キム氏はすでに2003~2007年に被害妄想症状を見せており、2008年に精神分裂症の診断を受けた後で計6回にわたり19カ月間の入院治療を受けたと発表された。キム氏は治療を中断したまま街中をさまよって症状が悪化しながらこのような悲劇につながったと分析されている。

今回の事件は、犯罪の可能性がある一部の精神疾患者についての管理がどれほどお粗末なのかを見せている。精神疾患者は国家と社会が治療して管理し社会復帰を助けるべき対象だ。
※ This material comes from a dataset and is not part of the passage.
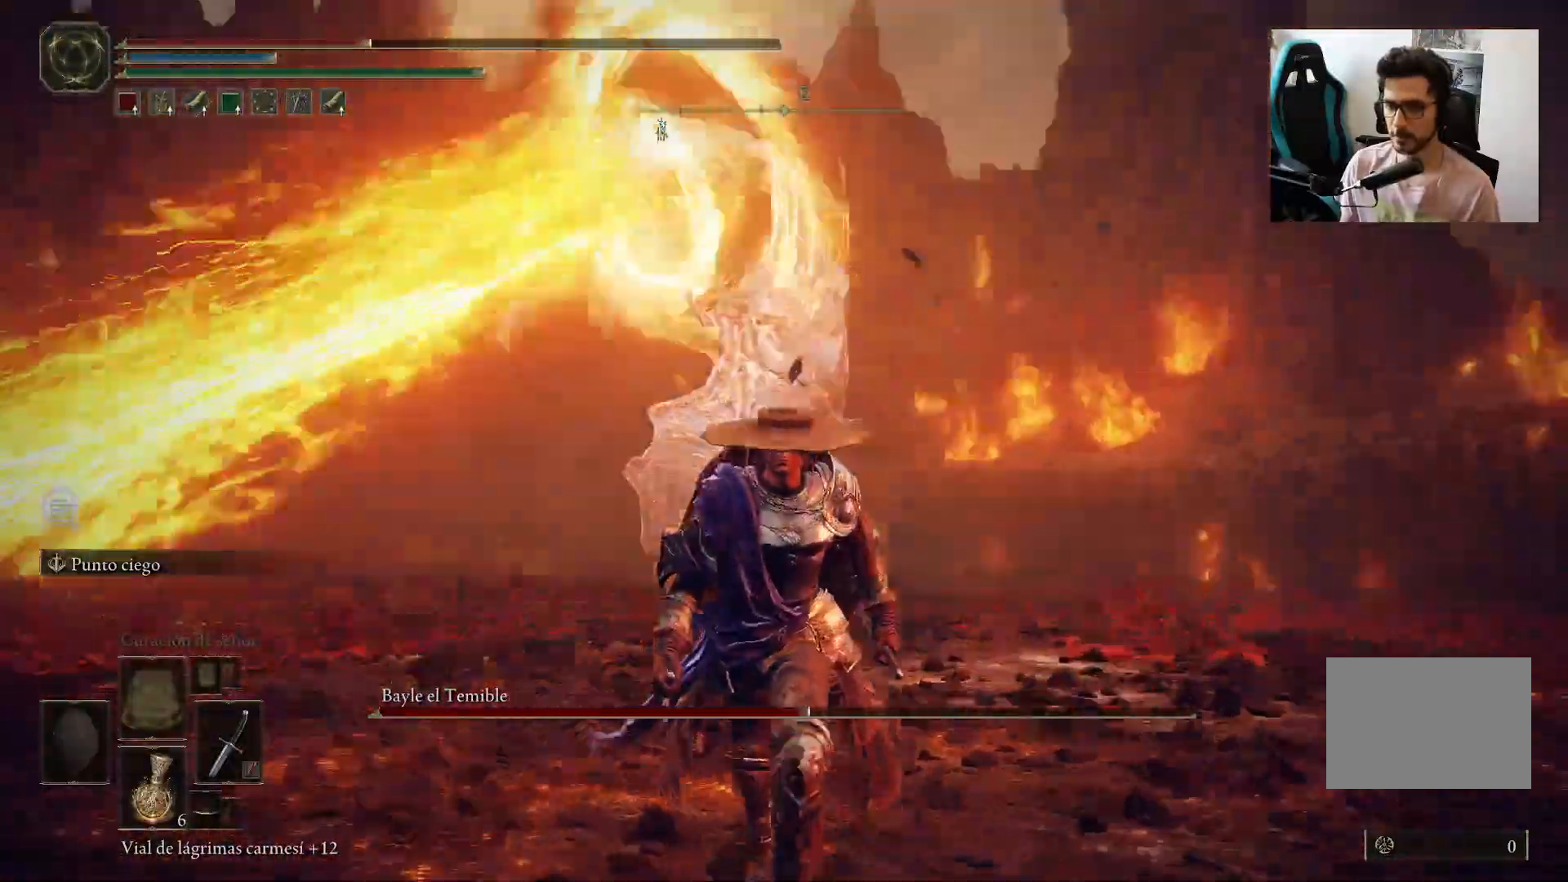
{"buttons": [], "left_stick": "down", "right_stick": "center", "events": [[83, "right_stick", "center"], [183, "right_stick", "down-left"], [283, "right_stick", "center"]]}
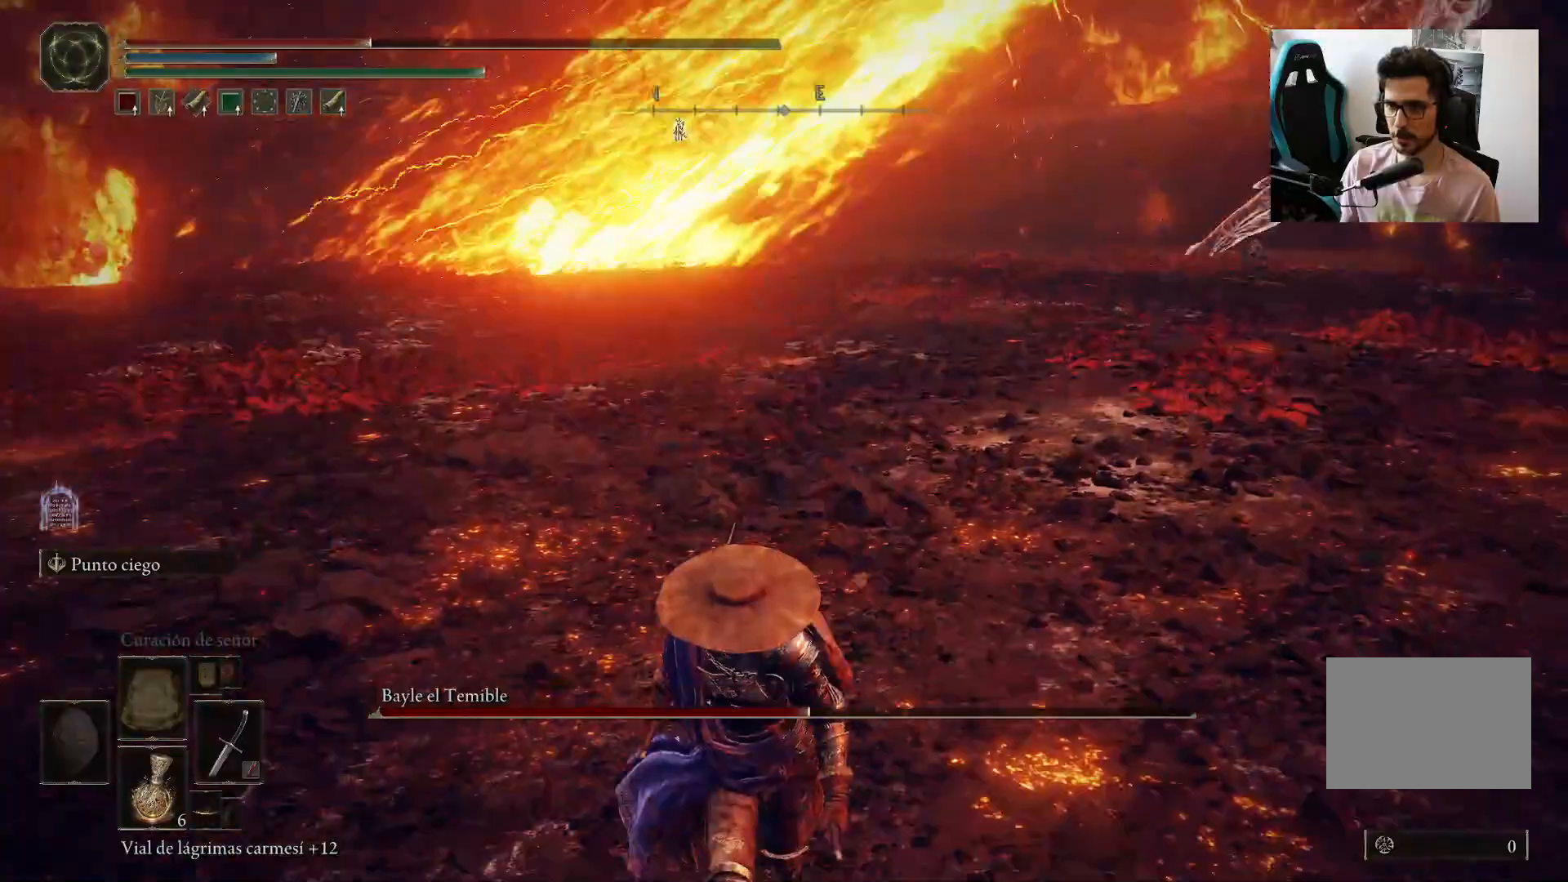
{"buttons": [], "left_stick": "down", "right_stick": "center", "events": [[150, "right_stick", "right"], [217, "right_stick", "center"], [383, "right_stick", "right"], [450, "right_stick", "center"]]}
治療を受ける精神疾患者は決して危険ではなく犯罪率がむしろ一般人よりも低いという保健医療の統計は、このような管理体系の強化がなぜ必要なのかをよく示している。


このような言葉も出ないような事件の再発を防ぐためには、精神疾患者が正しく治療を受けているのか、街中を徘徊して症状が悪化した人はいないのかをしっかり管理する作業が必須だ。現在224カ所に及ぶ地方自治体の健康増進センターで精神疾患者が入院・治療・退院する際に本人の同意書をもらって実施している事例管理を一層体系的に進めなければならない。健康増進センターに専門担当職員を配置して業務に専念させる案も必要だ。

医学的に高リスク群と判断される患者に対しては、集中専門担当制度など一層細やかで緻密な管理が後押しされなければならない。現在施行している精神疾患者に対する治療命令制をさらに厳格かつ実効性があるよう適用する必要もある。もちろん人権侵害の素地をなくすために透明に手続きを進めるのは必須だ。だが危険行動の可能性が高かったり問題が繰り返されたりする場合には、当局がもっと果敢に介入する側に新しいガイドラインをつくらなければならないだろう。

今回の事故をきっかけに最も憂慮される点は、精神疾患者を潜在的な犯罪者として烙印を押すことだ。だが精神疾患者を社会が白眼視すれば治療や管理を受けることを敬遠することになり、こういう場合は症状がさらに悪化して極端的なことが起きる可能性も高くなってしまう。社会が彼らを暖かく包み込んでこそ、一層安全な社会がつくられる。

男女用にトイレを分け、有犯地域の環境を改善するなど犯罪予防のための社会環境の造成も切実だ。これまで韓国社会が放置してきたこのような問題点を、積極的に改善して不足した部分を補完することこそが、無念の犠牲者の魂を少しでも慰めることになるであろう。